Raw data START

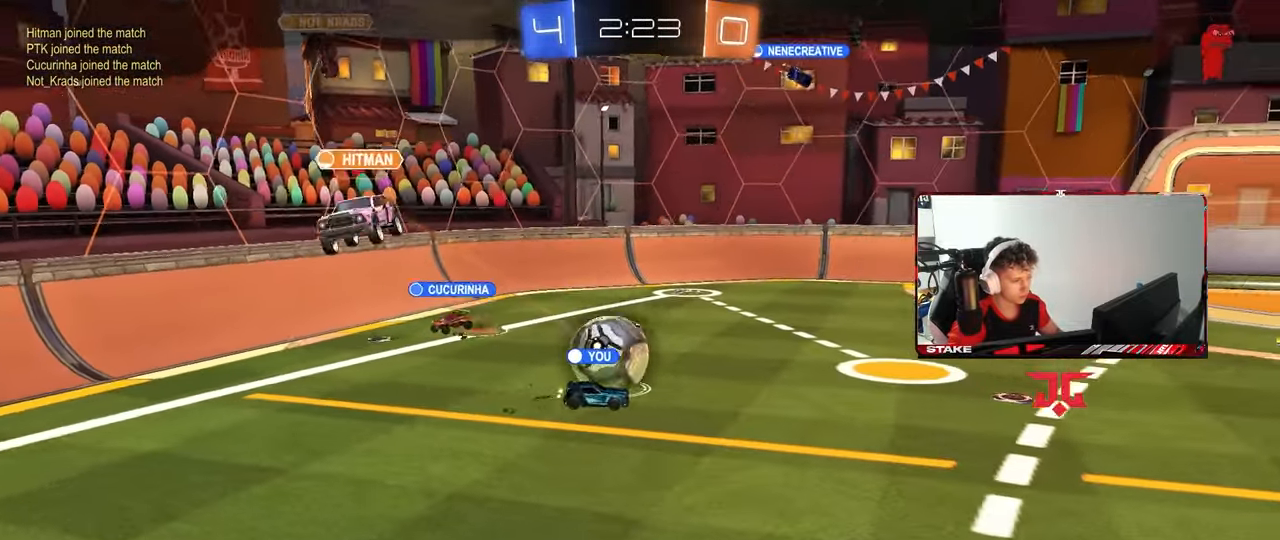
{"keys": [], "mouse": [], "mouse_move": "down", "events": []}
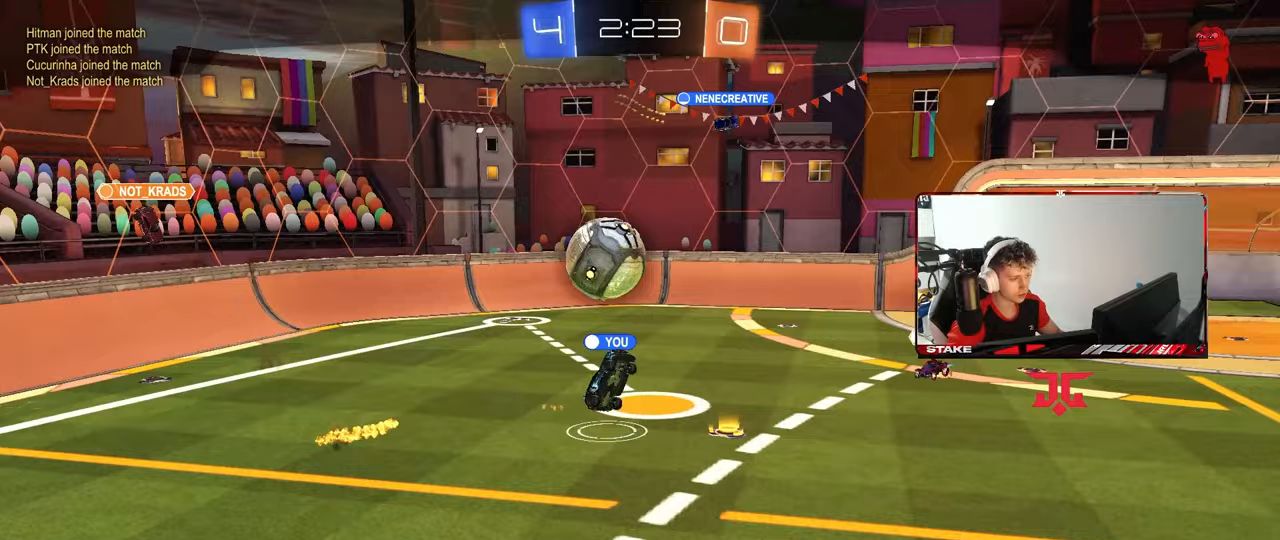
{"keys": [], "mouse": [], "mouse_move": "still", "events": []}
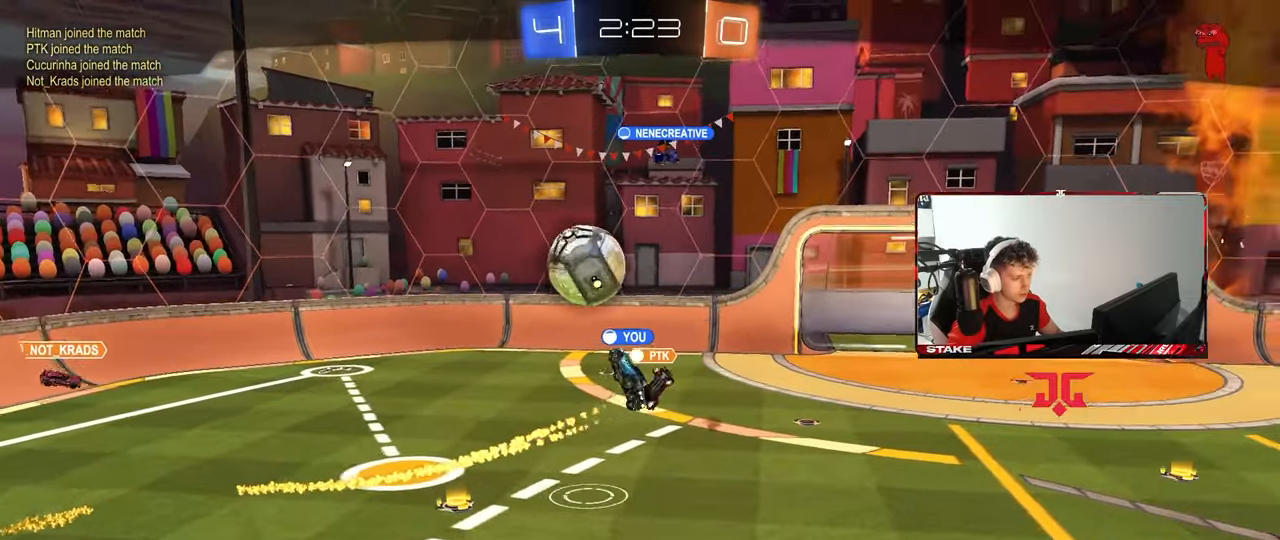
{"keys": [], "mouse": [], "mouse_move": "still", "events": []}
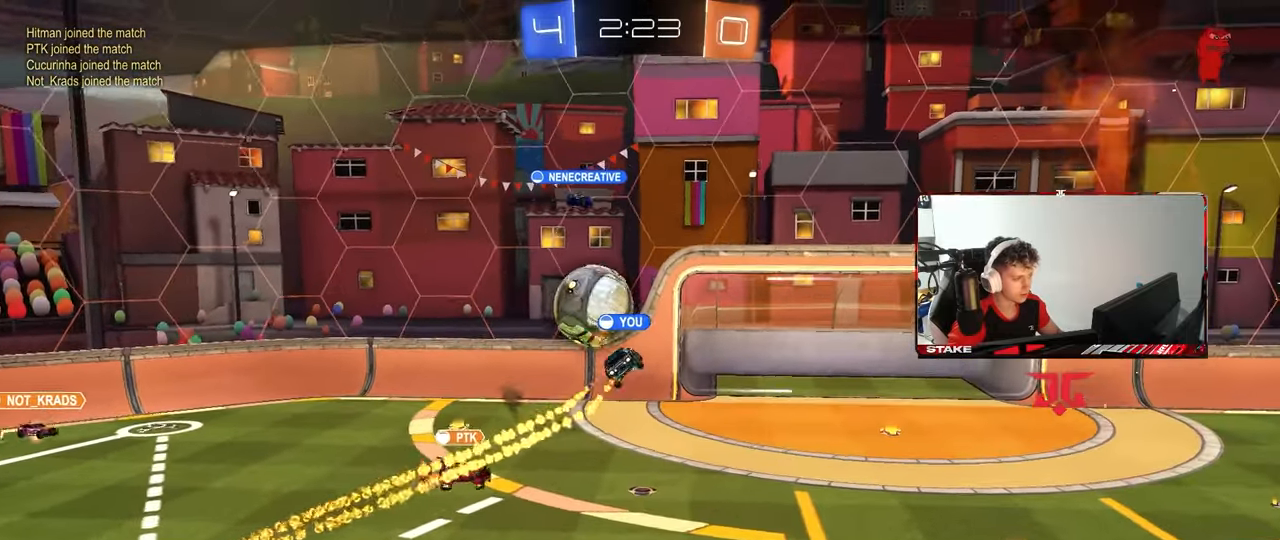
{"keys": [], "mouse": [], "mouse_move": "still", "events": []}
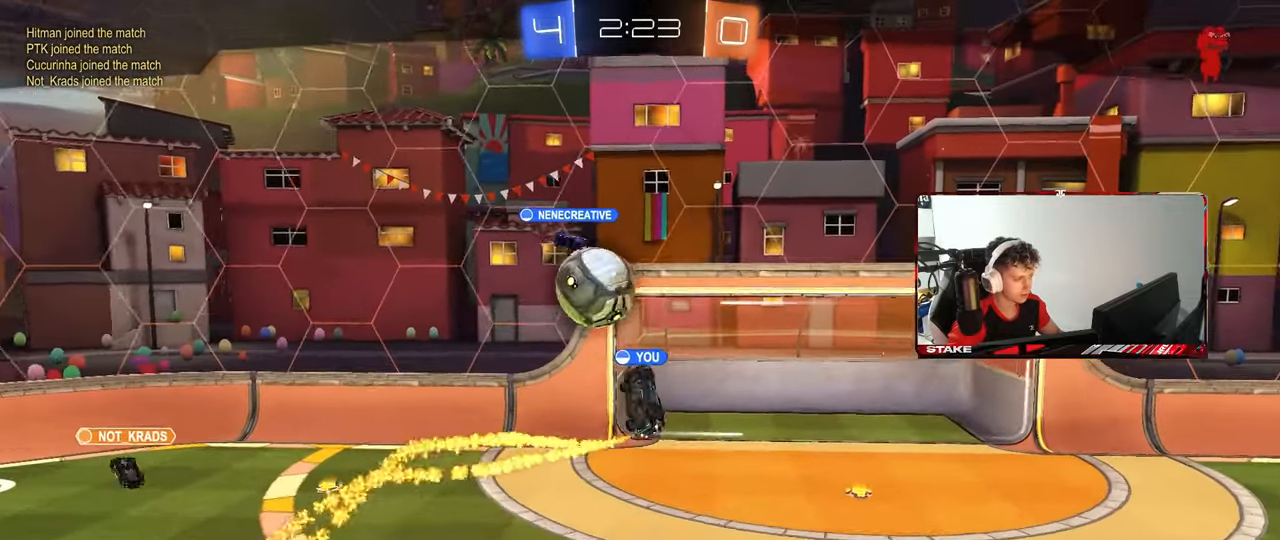
{"keys": [], "mouse": [], "mouse_move": "still", "events": []}
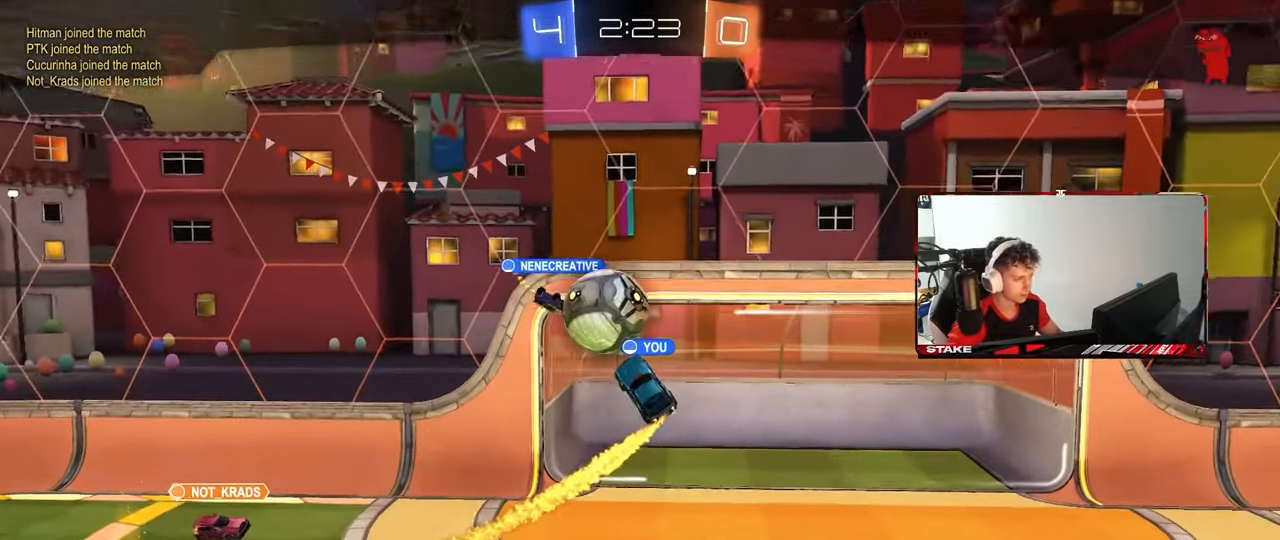
{"keys": [], "mouse": [], "mouse_move": "still", "events": []}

Raw data END

▸ **Work instruction**: Leaving out every picture, repeat the records above exactly as they stand.

▸ **Exercise answer**:
{"keys": [], "mouse": [], "mouse_move": "down", "events": []}
{"keys": [], "mouse": [], "mouse_move": "still", "events": []}
{"keys": [], "mouse": [], "mouse_move": "still", "events": []}
{"keys": [], "mouse": [], "mouse_move": "still", "events": []}
{"keys": [], "mouse": [], "mouse_move": "still", "events": []}
{"keys": [], "mouse": [], "mouse_move": "still", "events": []}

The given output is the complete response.